## WHAT THIS TASK INVOLVES
Pull every line containing "localhost" from the listing.

## INPUT DATA
%%

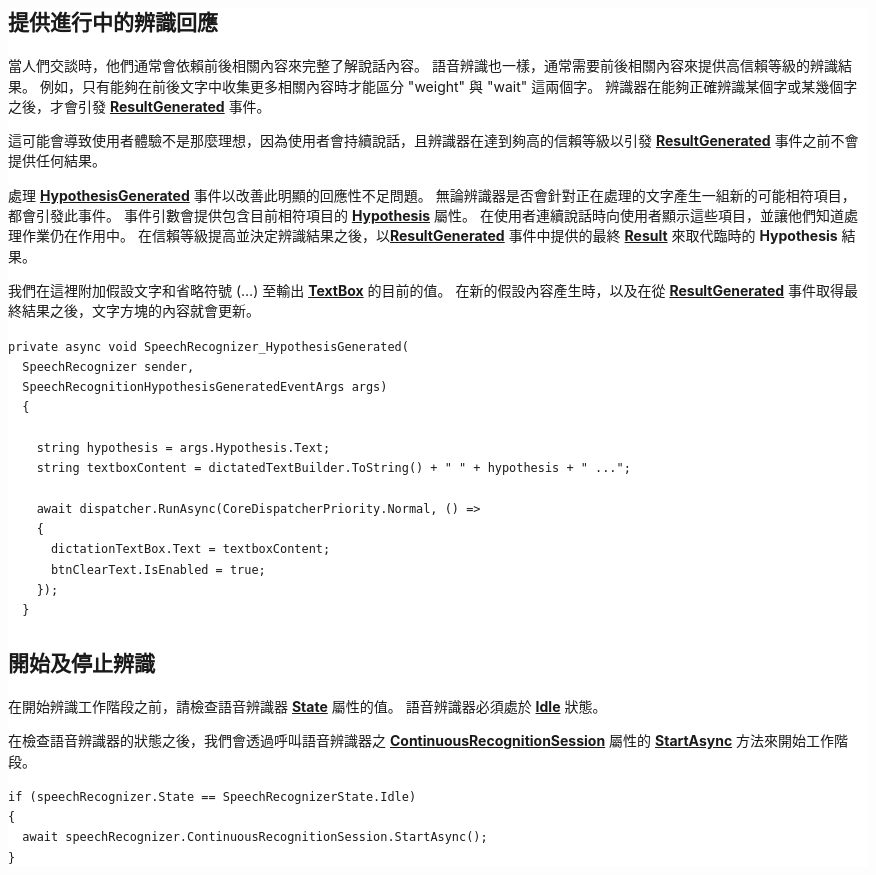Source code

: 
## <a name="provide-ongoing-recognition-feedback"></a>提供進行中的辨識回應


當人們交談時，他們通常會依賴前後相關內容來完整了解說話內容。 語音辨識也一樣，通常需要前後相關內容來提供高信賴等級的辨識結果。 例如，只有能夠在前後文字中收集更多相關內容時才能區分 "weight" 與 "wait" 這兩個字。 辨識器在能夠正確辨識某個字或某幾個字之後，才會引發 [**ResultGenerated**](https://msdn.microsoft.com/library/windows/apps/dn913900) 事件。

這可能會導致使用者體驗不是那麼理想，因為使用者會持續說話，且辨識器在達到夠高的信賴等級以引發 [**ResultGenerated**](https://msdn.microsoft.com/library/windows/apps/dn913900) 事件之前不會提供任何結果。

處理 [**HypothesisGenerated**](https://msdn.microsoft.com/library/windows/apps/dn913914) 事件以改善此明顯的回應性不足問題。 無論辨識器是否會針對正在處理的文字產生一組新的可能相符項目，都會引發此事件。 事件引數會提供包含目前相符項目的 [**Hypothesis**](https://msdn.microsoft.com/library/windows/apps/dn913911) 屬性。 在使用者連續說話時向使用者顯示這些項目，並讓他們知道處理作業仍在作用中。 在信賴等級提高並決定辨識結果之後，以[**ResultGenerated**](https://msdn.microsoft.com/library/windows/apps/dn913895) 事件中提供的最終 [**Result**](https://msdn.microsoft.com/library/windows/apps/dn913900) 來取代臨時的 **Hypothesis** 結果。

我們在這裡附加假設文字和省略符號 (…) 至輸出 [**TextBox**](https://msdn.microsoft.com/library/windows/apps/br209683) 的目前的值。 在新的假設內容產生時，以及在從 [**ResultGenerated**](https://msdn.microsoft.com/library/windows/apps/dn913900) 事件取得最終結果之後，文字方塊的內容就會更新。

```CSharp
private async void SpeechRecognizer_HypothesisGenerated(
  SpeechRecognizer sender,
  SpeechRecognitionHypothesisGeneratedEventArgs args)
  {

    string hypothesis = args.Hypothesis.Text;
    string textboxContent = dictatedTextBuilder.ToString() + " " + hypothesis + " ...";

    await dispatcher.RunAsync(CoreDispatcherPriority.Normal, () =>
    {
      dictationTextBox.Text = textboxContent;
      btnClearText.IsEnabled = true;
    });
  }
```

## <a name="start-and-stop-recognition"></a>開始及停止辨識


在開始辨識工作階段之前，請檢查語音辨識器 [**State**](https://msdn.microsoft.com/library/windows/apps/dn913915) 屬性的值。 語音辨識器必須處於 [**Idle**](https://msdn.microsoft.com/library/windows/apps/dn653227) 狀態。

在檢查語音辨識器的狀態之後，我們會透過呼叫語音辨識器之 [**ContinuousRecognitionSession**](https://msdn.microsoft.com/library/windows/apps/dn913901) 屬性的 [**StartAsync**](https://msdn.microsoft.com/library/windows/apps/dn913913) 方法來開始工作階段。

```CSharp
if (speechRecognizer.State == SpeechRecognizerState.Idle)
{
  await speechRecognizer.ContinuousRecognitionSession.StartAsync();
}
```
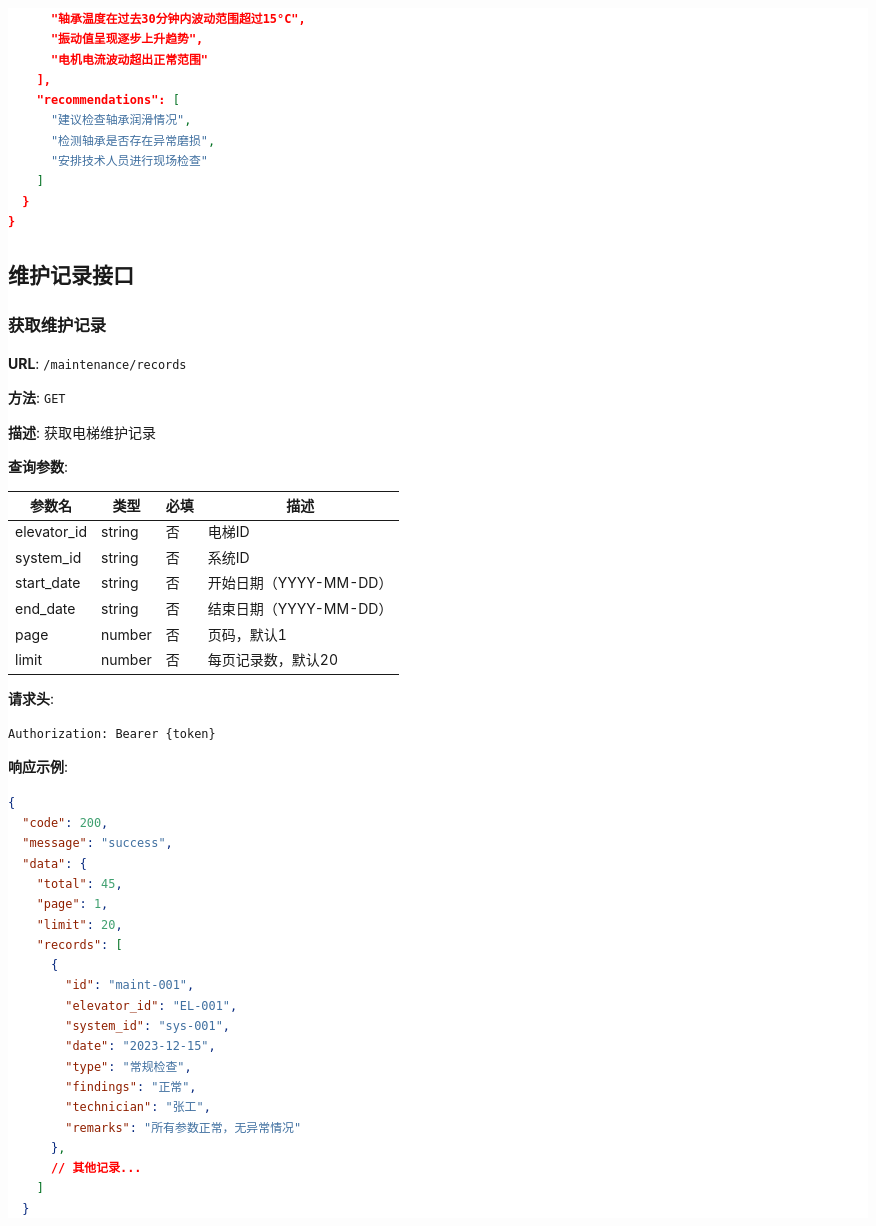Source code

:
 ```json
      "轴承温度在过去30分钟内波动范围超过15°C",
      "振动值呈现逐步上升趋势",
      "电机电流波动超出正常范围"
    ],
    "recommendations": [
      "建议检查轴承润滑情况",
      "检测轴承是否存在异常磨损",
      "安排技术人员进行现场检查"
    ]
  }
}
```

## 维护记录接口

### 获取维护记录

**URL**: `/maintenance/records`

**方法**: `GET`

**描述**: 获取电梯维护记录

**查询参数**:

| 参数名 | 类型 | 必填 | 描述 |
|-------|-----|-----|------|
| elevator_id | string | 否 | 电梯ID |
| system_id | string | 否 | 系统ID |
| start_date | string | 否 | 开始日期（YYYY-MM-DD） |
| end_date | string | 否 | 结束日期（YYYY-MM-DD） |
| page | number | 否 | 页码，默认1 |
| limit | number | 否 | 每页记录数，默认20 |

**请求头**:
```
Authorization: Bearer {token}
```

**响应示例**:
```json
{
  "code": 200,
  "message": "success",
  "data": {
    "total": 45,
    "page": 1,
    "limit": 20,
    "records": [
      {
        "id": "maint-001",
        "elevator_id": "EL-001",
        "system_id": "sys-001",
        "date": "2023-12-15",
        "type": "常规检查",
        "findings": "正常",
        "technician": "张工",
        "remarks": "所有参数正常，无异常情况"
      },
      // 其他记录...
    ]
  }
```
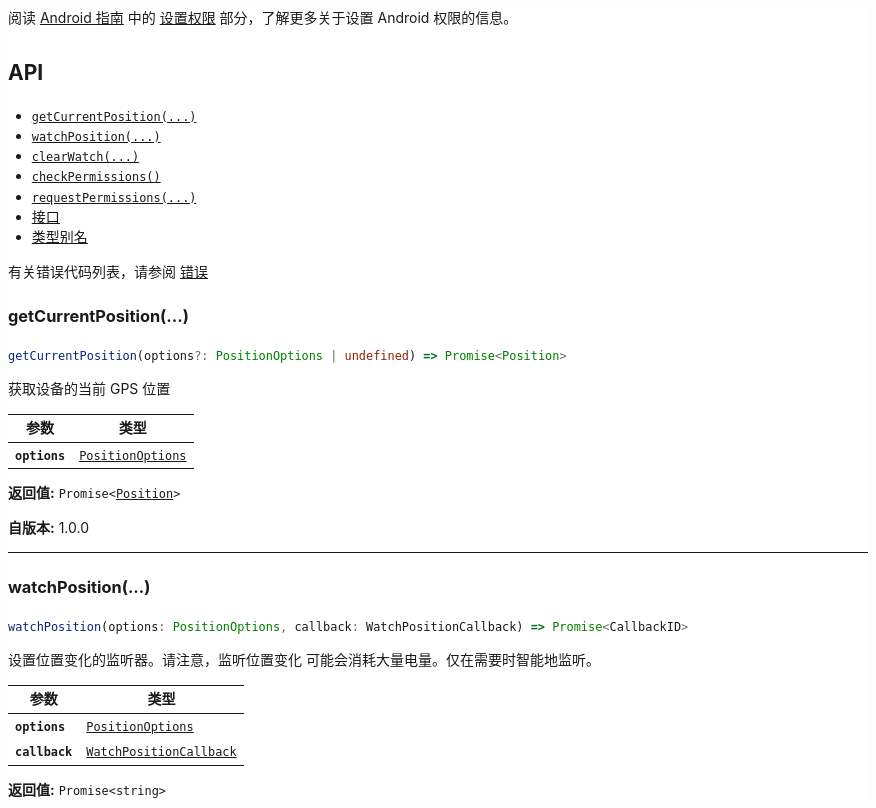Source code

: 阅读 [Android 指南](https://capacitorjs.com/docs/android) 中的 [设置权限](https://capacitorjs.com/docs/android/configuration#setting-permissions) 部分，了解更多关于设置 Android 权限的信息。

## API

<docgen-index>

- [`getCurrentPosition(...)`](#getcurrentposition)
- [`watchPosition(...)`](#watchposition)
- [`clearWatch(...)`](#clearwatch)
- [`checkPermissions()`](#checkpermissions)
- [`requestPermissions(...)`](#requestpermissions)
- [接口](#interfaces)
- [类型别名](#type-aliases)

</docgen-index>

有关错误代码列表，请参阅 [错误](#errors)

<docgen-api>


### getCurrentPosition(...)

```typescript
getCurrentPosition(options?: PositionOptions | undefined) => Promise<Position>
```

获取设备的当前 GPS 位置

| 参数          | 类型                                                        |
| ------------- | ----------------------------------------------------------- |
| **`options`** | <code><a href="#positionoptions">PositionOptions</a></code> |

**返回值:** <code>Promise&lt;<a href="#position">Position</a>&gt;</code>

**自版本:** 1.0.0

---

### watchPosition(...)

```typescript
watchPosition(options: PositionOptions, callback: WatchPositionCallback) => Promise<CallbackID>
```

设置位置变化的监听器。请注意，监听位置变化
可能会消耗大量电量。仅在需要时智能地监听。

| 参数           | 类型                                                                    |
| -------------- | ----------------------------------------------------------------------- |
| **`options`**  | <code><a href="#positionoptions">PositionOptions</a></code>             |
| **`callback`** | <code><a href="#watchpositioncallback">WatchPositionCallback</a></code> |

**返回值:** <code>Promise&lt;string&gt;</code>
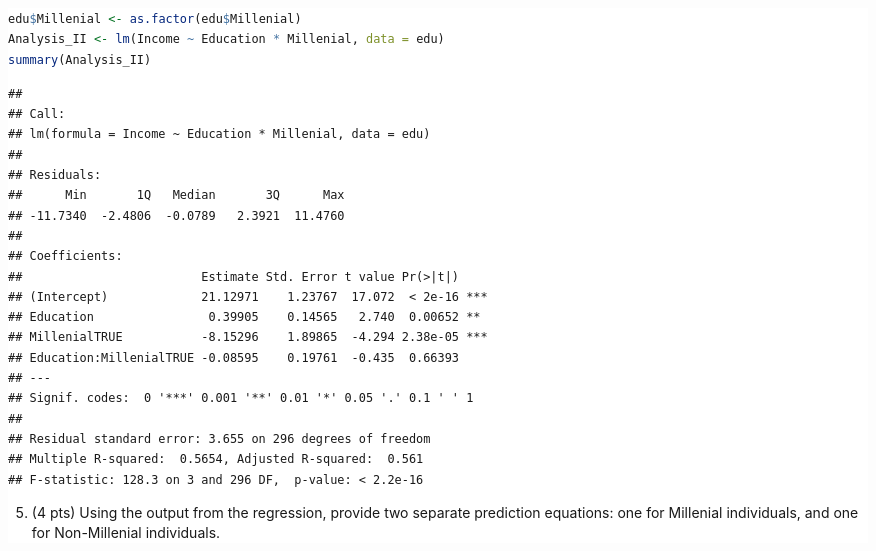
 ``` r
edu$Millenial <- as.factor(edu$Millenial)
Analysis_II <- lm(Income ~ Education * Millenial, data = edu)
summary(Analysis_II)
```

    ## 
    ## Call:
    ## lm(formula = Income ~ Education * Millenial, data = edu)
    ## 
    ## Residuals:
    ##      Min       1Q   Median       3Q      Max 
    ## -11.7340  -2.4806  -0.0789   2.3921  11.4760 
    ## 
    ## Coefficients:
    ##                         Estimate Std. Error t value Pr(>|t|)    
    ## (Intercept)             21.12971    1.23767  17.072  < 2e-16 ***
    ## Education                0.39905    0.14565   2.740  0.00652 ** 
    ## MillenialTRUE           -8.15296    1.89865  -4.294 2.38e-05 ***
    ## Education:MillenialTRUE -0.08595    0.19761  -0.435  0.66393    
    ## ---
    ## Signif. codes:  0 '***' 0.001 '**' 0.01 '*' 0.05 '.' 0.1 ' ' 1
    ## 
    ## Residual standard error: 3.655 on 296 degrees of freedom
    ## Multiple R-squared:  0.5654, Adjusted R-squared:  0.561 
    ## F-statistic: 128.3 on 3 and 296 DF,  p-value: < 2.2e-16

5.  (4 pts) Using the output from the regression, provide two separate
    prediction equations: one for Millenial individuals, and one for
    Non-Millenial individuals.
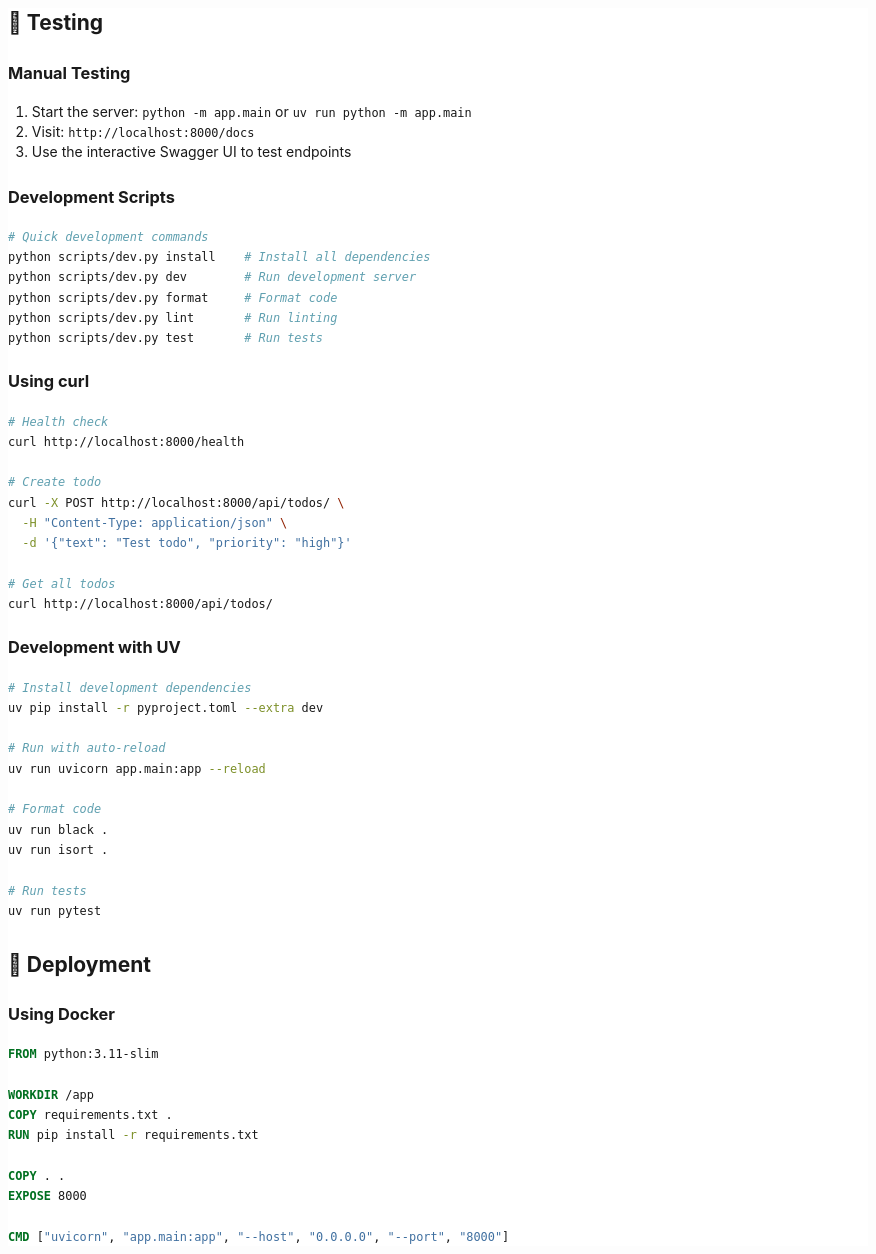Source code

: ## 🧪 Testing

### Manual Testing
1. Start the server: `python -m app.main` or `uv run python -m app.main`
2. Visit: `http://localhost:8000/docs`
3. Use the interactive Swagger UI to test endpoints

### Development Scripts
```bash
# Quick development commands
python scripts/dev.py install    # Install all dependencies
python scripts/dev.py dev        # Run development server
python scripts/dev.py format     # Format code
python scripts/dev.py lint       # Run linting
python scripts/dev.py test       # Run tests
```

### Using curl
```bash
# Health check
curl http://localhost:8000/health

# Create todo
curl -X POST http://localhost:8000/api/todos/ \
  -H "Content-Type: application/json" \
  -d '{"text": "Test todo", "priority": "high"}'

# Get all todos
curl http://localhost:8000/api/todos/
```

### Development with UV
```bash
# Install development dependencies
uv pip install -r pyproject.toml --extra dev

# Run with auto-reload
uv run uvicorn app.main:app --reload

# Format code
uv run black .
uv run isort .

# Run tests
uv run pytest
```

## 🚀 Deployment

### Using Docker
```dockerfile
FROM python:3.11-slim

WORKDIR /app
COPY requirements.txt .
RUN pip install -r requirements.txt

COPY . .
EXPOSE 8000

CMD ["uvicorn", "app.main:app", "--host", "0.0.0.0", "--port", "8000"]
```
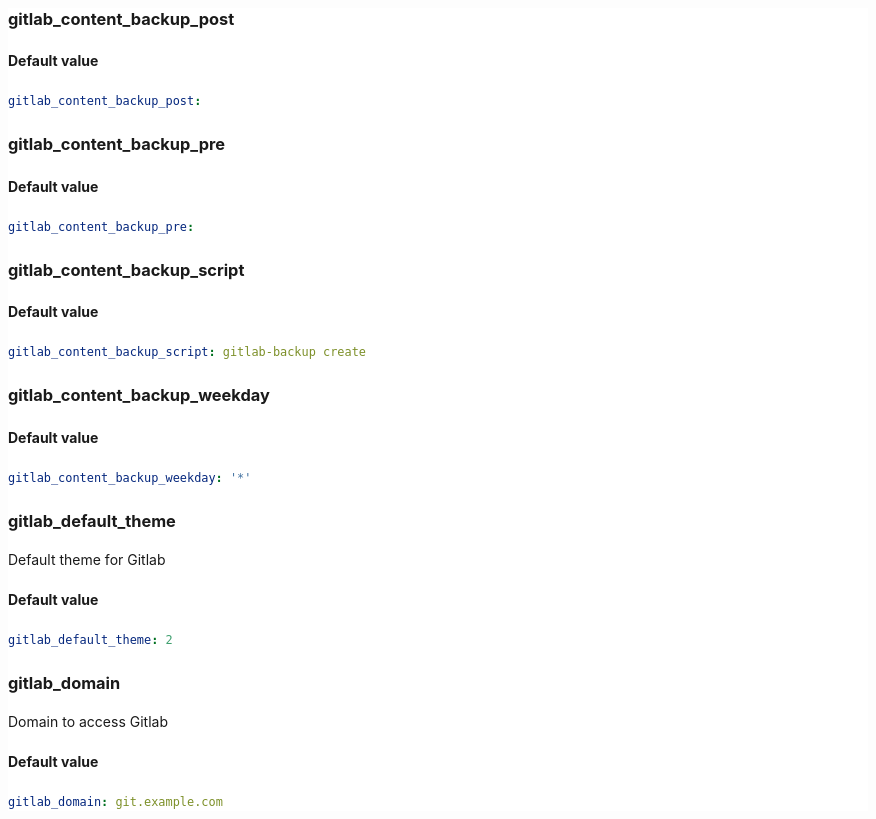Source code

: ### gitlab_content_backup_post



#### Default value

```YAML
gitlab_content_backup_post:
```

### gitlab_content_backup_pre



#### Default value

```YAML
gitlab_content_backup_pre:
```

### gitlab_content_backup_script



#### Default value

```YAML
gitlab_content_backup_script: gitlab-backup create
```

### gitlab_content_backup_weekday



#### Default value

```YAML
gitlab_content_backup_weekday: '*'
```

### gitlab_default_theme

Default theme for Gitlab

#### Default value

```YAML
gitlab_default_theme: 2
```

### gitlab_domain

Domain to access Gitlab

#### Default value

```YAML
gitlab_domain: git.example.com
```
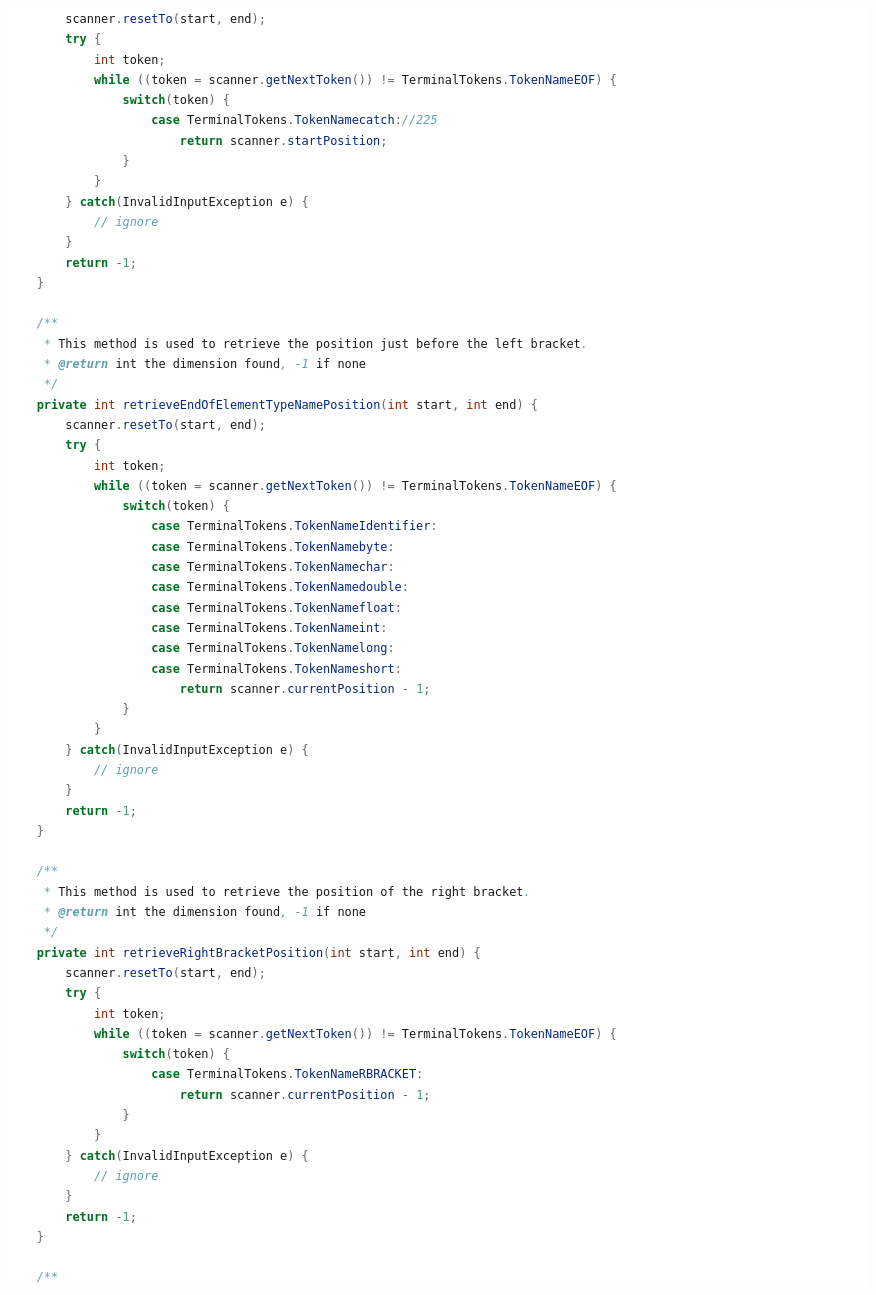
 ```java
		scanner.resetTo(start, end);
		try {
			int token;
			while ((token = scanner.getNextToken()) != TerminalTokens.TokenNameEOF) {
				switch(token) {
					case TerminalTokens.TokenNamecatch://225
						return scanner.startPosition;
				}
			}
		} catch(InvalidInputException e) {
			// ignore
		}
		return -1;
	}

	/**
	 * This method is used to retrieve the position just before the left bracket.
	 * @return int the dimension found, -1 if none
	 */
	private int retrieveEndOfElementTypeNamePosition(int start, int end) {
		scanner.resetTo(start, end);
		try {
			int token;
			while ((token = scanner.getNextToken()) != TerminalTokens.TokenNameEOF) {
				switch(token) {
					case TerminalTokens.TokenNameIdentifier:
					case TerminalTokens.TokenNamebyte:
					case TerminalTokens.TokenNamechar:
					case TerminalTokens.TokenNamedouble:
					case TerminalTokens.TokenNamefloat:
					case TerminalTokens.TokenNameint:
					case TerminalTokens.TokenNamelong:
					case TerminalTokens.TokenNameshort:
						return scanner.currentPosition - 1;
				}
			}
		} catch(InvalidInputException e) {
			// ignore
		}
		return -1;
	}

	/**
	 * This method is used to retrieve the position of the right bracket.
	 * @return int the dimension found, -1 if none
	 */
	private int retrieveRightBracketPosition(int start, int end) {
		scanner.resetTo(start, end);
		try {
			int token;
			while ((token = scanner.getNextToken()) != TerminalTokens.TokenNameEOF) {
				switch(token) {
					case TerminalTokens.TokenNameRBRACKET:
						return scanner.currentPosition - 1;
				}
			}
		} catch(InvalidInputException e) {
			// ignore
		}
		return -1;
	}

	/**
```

%%

## REPLY TO THE TASK
2. Visit: `http://localhost:8000/docs`
curl http://localhost:8000/health
curl -X POST http://localhost:8000/api/todos/ \
curl http://localhost:8000/api/todos/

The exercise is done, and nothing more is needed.